Students in Billings have embarked on their second semester, but uncertainty looms over the return to Washington Elementary. School District 2 is contemplating significant changes that may necessitate students changing schools. A recent letter outlined the potential plan, proposing the transformation of Washington into the Washington Innovative Center. This initiative aims to provide students with the opportunity to earn associate’s degrees concurrently with their high school diplomas.
However, this shift implies that Washington students will need to enroll in a new school next year. The envisioned changes include Washington becoming a charter school and establishing an Early College High School and an Opportunity School. Dr. Erwin Garcia, the district’s superintendent, highlighted the benefits of Early College High Schools, offering an additional pathway for students to pursue college and careers.
The proposed Opportunity School would focus on training in areas like computer repair, programming, cybersecurity, coding, robotics, and Artificial Intelligence. Dr. Garcia emphasized that the Washington Innovation Center would address a $4 million deficit in the elementary district. To save $1.5 million annually, students would be relocated to other elementary schools, namely Broadwater, Miles Avenue, and Newman, with assurances from Garcia that overcrowding would not be an issue.
However, not all parents of the 208 students at Washington are supportive of the idea, expressing concerns about separating their children from familiar teachers and the school’s positive environment. Dr. Garcia defended the proposal as a measure to balance the budget and meet the expectations set by the board. While acknowledging that some view it as a closure, he sees it as repurposing Washington.

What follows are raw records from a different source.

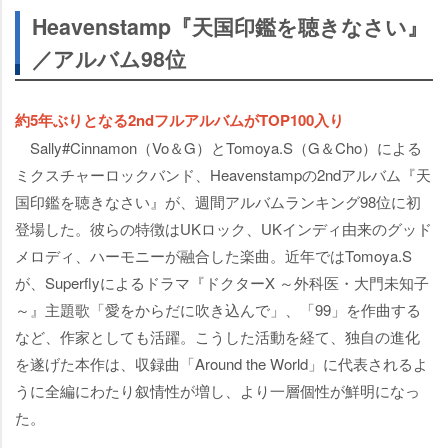
Heavenstamp『天国印鑑を聴きなさい』
／アルバム98位
約5年ぶりとなる2ndフルアルバムがTOP100入り
Sally#Cinnamon（Vo＆G）とTomoya.S（G＆Cho）による
ミクスチャーロックバンド、Heavenstampの2ndアルバム『天
国印鑑を聴きなさい』が、週間アルバムランキング98位に初
登場した。彼らの特徴はUKロック、UKインディ由来のグッド
メロディ、ハーモニーが融合した楽曲。近年ではTomoya.S
が、Superflyによるドラマ『ドクターX ～外科医・大門未知子
～』主題歌「愛をからだに吹き込んで」、「99」を作曲する
など、作家としても活躍。こうした活動を経て、独自の進化
を遂げた本作は、収録曲「Around the World」に代表されるよ
うに全編にわたり叙情性が増し、より一層個性が鮮明になっ
た。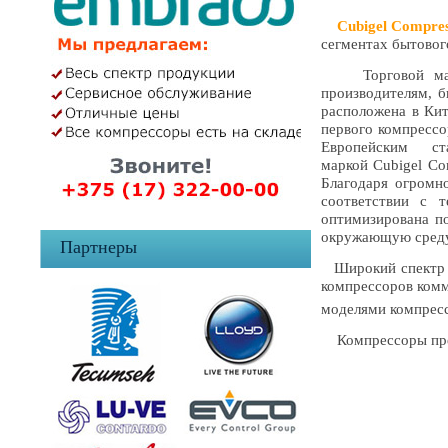
Cubigel Compres
сегментах бытовог
Торговой ма
производителям, б
расположена в Кит
первого компрессо
Европейским ст
маркой Cubigel Co
Благодаря огромн
соответствии с 
оптимизирована по
окружающую среду 
Партнеры
Широкий спектр к
компрессоров комм
моделями компресс
Компрессоры предн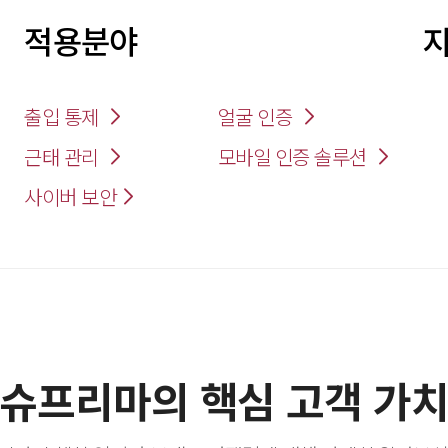
적용분야
지
출입 통제
얼굴 인증
근태 관리
모바일 인증 솔루션
사이버 보안
슈프리마의 핵심 고객 가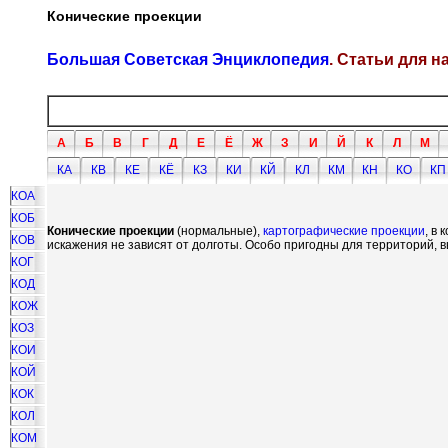
Конические проекции
Большая Советская Энциклопедия
. Статьи для 
А
Б
В
Г
Д
Е
Ё
Ж
З
И
Й
К
Л
М
КА
КВ
КЕ
КЁ
КЗ
КИ
КЙ
КЛ
КМ
КН
КО
КП
КОА
КОБ
Конические проекции
(нормальные),
картографические проекции
, в
КОВ
искажения не зависят от долготы. Особо пригодны для территорий,
КОГ
КОД
КОЖ
КОЗ
КОИ
КОЙ
КОК
КОЛ
КОМ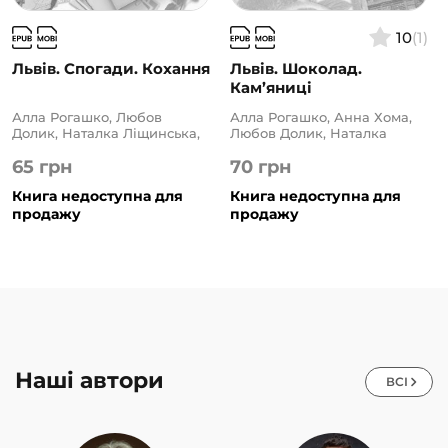
10
(1)
Львів. Спогади. Кохання
Львів. Шоколад.
Кам’яниці
Алла Рогашко, Любов
Алла Рогашко, Анна Хома,
Долик, Наталка Ліщинська,
Любов Долик, Наталка
Наталя Лапіна, Ніка
Ліщинська, Наталя Лапіна,
65
грн
70
грн
Нікалео, Олена Чернінька,
Ніка Нікалео, Олена
Світлана Горбань, Тала
Чернінька, Світлана
Книга недоступна для
Книга недоступна для
Владмирова, Тетяна
Горбань, Тала Владмирова,
Белімова, Уляна Дудок
продажу
Тетяна Белімова
продажу
Наші автори
ВСІ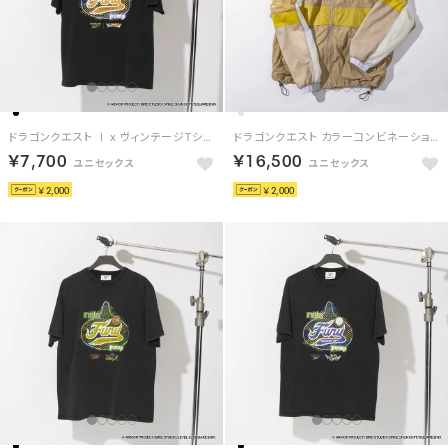
ドラゴンクエスト Ⅰ x ヴィンテージTシャツ / DRAGON QUEST Ⅰ x VINTAGE TEE 【返品不可商品】 （ブラック/オレンジ）
ドラゴンクエスト カラーコンビネーション トラックジャケット / DRAGON QUEST Color Combination Track Jacket （ベージュ）
￥7,700
￥16,500
￥2,000
￥2,000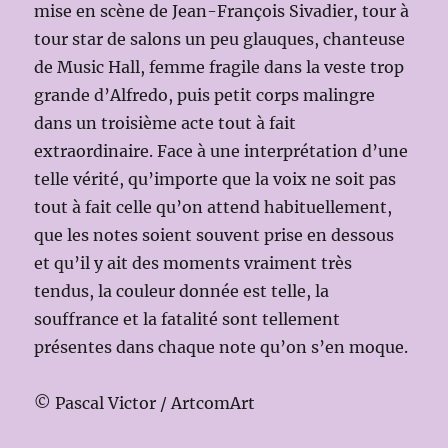
mise en scène de Jean-François Sivadier, tour à
tour star de salons un peu glauques, chanteuse
de Music Hall, femme fragile dans la veste trop
grande d’Alfredo, puis petit corps malingre
dans un troisième acte tout à fait
extraordinaire. Face à une interprétation d’une
telle vérité, qu’importe que la voix ne soit pas
tout à fait celle qu’on attend habituellement,
que les notes soient souvent prise en dessous
et qu’il y ait des moments vraiment très
tendus, la couleur donnée est telle, la
souffrance et la fatalité sont tellement
présentes dans chaque note qu’on s’en moque.
© Pascal Victor / ArtcomArt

During a meeting attended by over 75 individuals, mixed opinions were voiced. Some opposed the change vehemently, while others were more open to the idea, hoping it would provide children with an alternative learning experience. Dr. Garcia assured families that Broadwater, Miles Avenue, and Newman would offer quality education comparable to Washington. Despite acknowledging the deep connection some parents have with the school, he reiterated the necessity of addressing the deficit and making strategic changes.